Der Film startet mit einem Zusammenschnitt von Action-Szenen in den Film. Man könnte fast von einer Art Trailer sprechen. Hier und da gibt es vereinzelt Kung Fu Kämpfe zu sehen, die Lust auf mehr machen. Bis man dann endlich mehr davon zu sehen bekommt, muss der Fan jedoch bis auf das letzte Viertel des Filmes warten. In den Kampfszenen machen Shih Feng (The Idiot Swordsman) als Held, Wang Kuan-Hsiung (Chivalry Deadly Feud) und Pai Ying (The 72 Desperate Rebels) als Bösewicht eine gute Figur. Elsa Yang (Deadly Silver Angels) ist vor allem niedlich, darf aber auch kurz im Finalkampf mitmischen.

Regisseur Ulysses Au-Yeung Jun (Island Warriors) hat hierfür mit Lin Chi-Jan zusammengearbeitet und Regie geführt. Beide sollten nochmals zusammenarbeiten. Für Ulysses Au-Yeung Juns Arbeiten Big Land Flying Eagles und The Desperate Killer fungierte Lin Chi-Jan als Drehbuchautor. Ansonsten war es um Lin Chi-Jan, im Gegensatz zu Ulysses Au-Yeung Jun, still in der Filmwelt. Wer den typischen asiatischen Klamauk (Musik, Dialoge, Englischer Dub) und dazu passende Nebenrollen wie Yu Bong (der Fettsack) nicht gänzlich furchtbar findet, wird am Ende immerhin mit coolen und sehenswerten Kämpfen belohnt.

Fazit: Kung-Fu Fans können einen Blick riskieren!
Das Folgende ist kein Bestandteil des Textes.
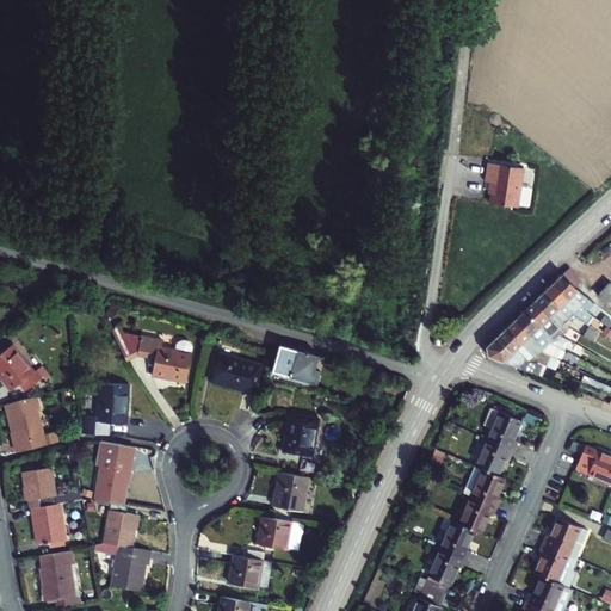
[(528,164),(493,155),(488,176),(497,178),(493,196),(520,202),(528,164)]
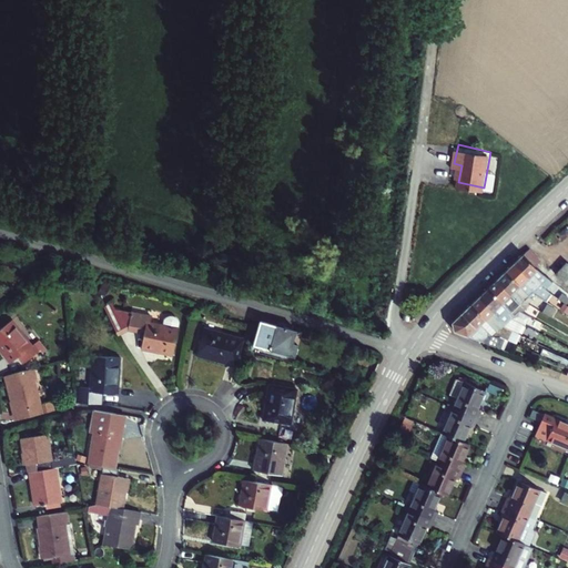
[(525,255),(536,264),(540,260),(530,250),(525,255)]
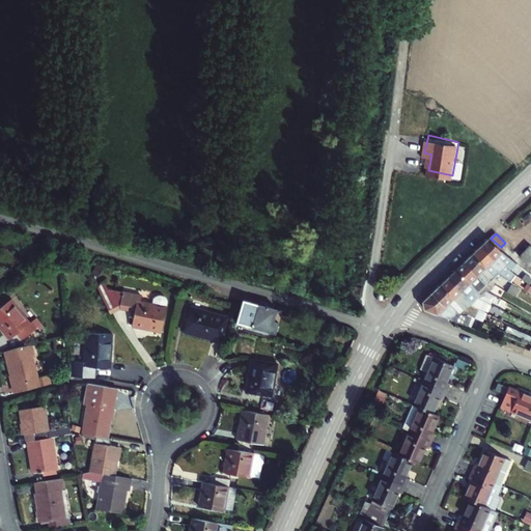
[(491,239),(482,247),(503,270),(506,273),(508,270),(516,262),(500,249),(501,247),(491,239)]
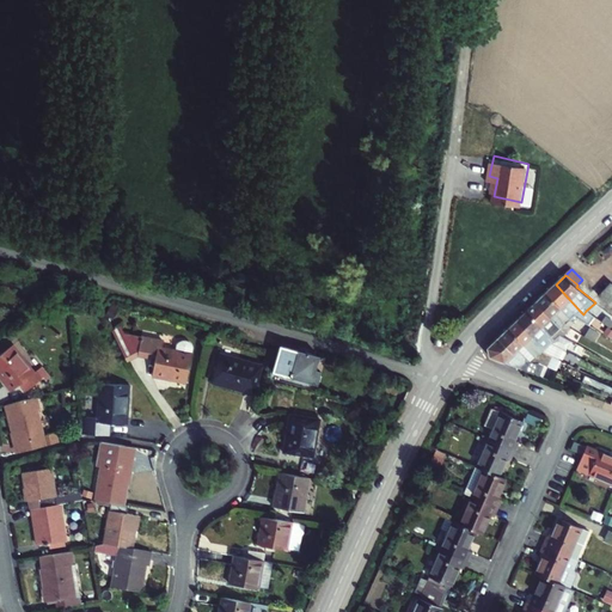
[(556,285),(546,293),(574,324),(579,318),(591,325),(597,318),(586,311),(583,314),(580,311),(556,285)]
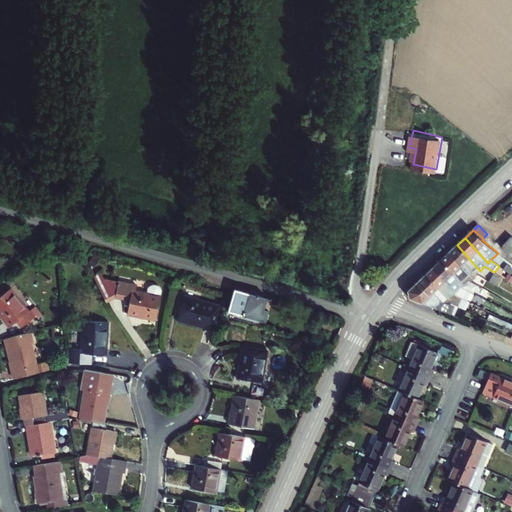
[(511,255),(511,238),(499,251),(507,257),(509,259),(511,255)]
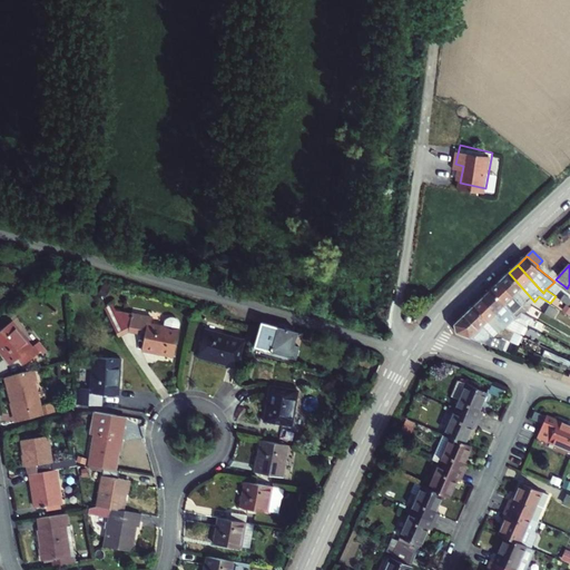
[(509,273),(500,282),(526,310),(531,304),(534,302),(509,273)]
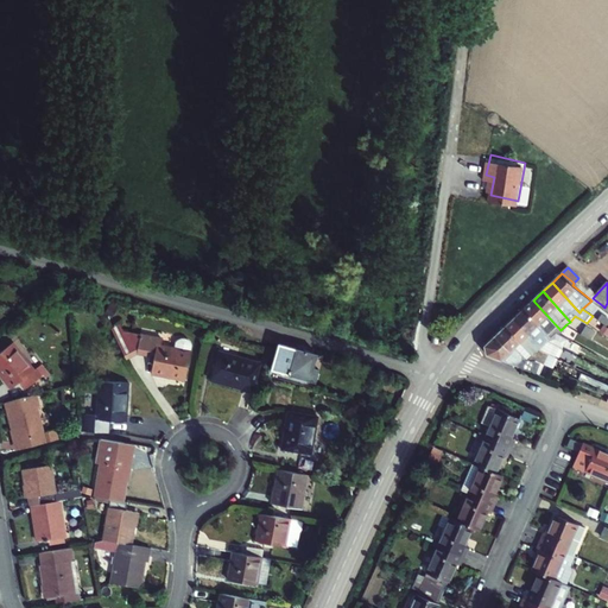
[(325,301),(305,293),(303,301),(323,308),(325,301)]
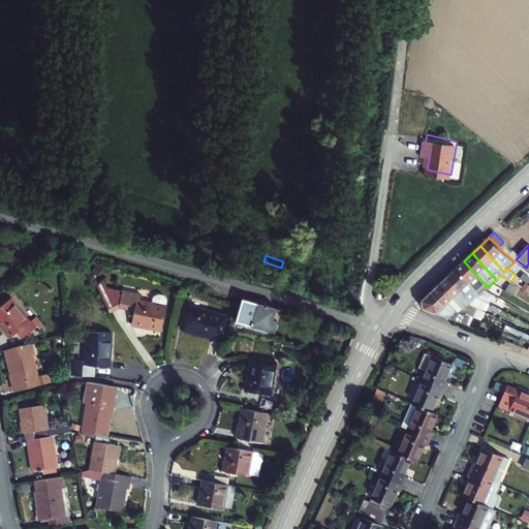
[(488,287),(464,261),(456,269),(480,294),(487,289),(488,287)]
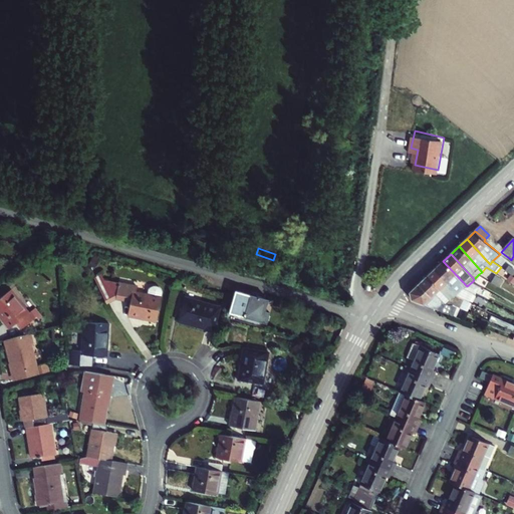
[(467,286),(443,261),(435,269),(459,294),(466,288),(467,286)]
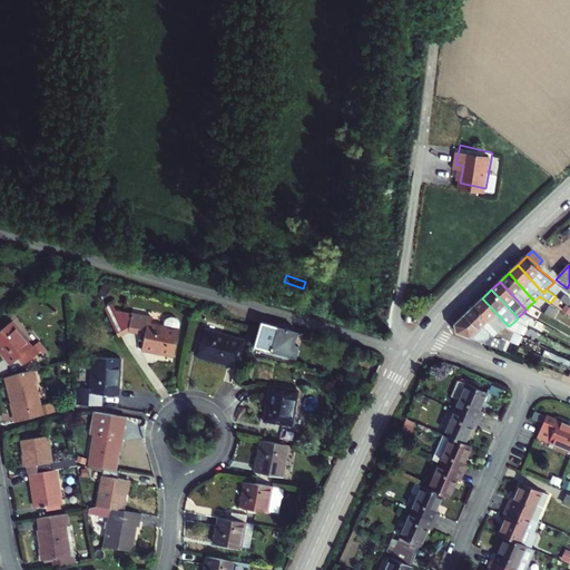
[(509,326),(482,298),(474,306),(500,335),(508,327),(509,326)]
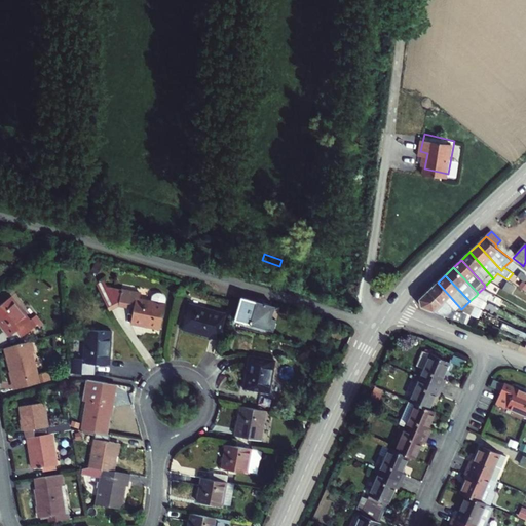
[(114,302),(132,307),(127,323),(157,330),(162,306),(134,298),(135,291),(103,282),(101,277),(92,282),(105,306),(114,302)]
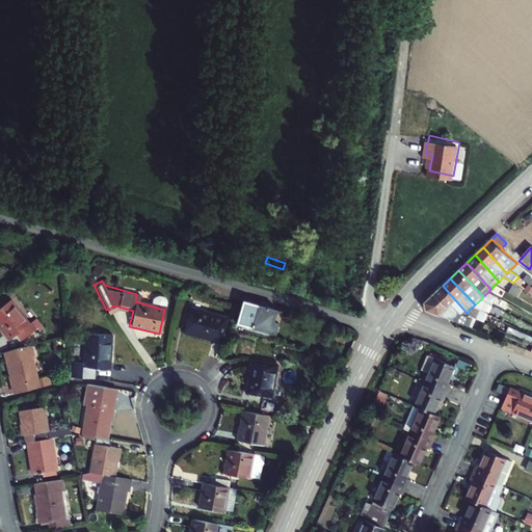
[(467,313),(443,286),(434,294),(459,320),(466,314),(467,313)]
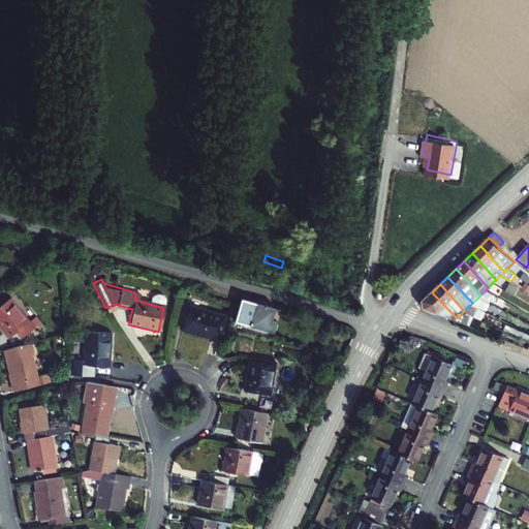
[(487,311),(495,293),(487,289),(479,297),(471,304),(487,311)]
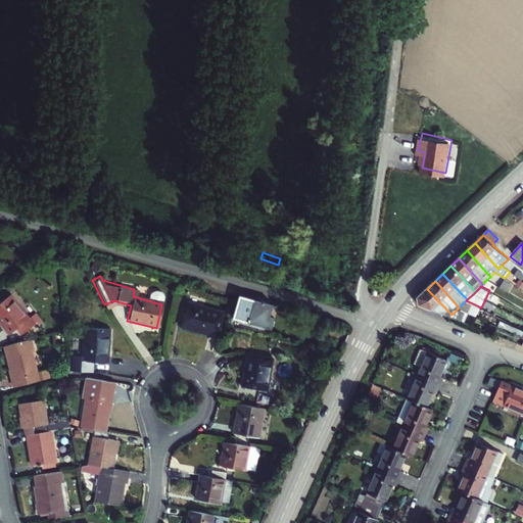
[(421,305),(449,317),(452,315),(427,289),(420,296),(419,297),(421,305)]
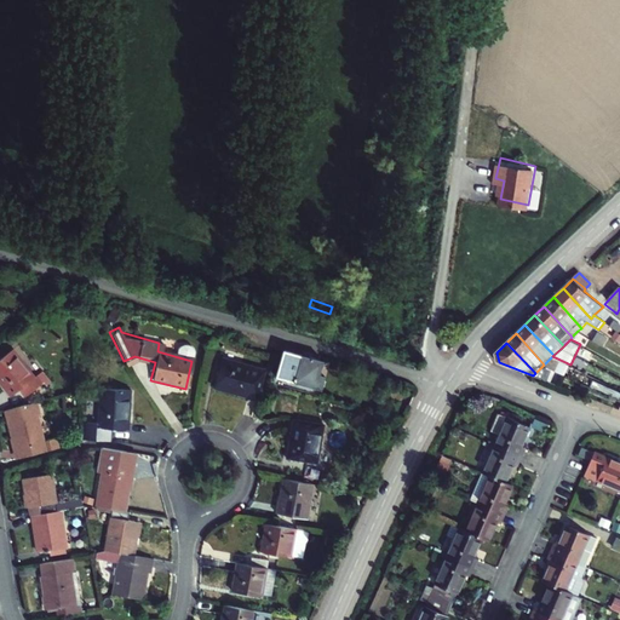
[(273,388),(285,390),(286,383),(320,391),(327,365),(283,352),(281,361),(273,388)]
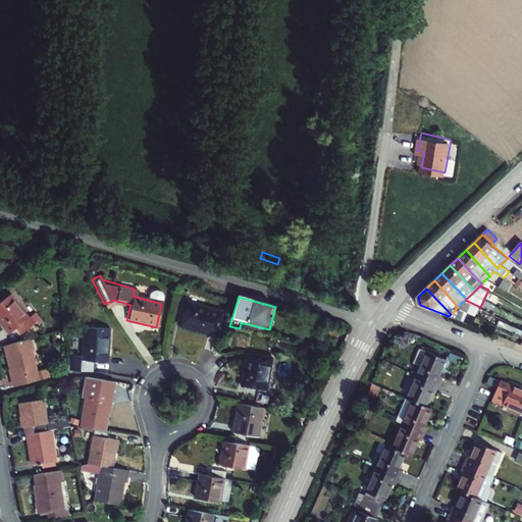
[(8,298),(0,304),(0,325),(8,335),(20,326),(27,333),(40,321),(35,315),(28,321),(8,298)]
Wäre in Mandarin sicherlich erträglich als mit Englischem Dub…

Infos:

O: Lang Zi You Long

Taiwan 1978

R: Ulysses Au-Yeung Jun, Lin Chi-Jan

D: Shih Feng, Elsa Yang, Wang Kuan-Hsiung, Pai Ying, Miao Tian, Lu Ping

Laufzeit der indonesischen Betamax: Ca. 99 Min.

Gesehen am: 11.01.24

Fassungen: Mir lag die indonesische Betamax von Pan Video vor = solide Bild- und Tonqualität, nur Vollbild, Englischer Dub (mässig). Das VHS aus HK von Ocean Shores ist in Mandarin mit englischen Subs. Andere Fassungen sind mir nicht bekannt (Stand: Jan. 2024).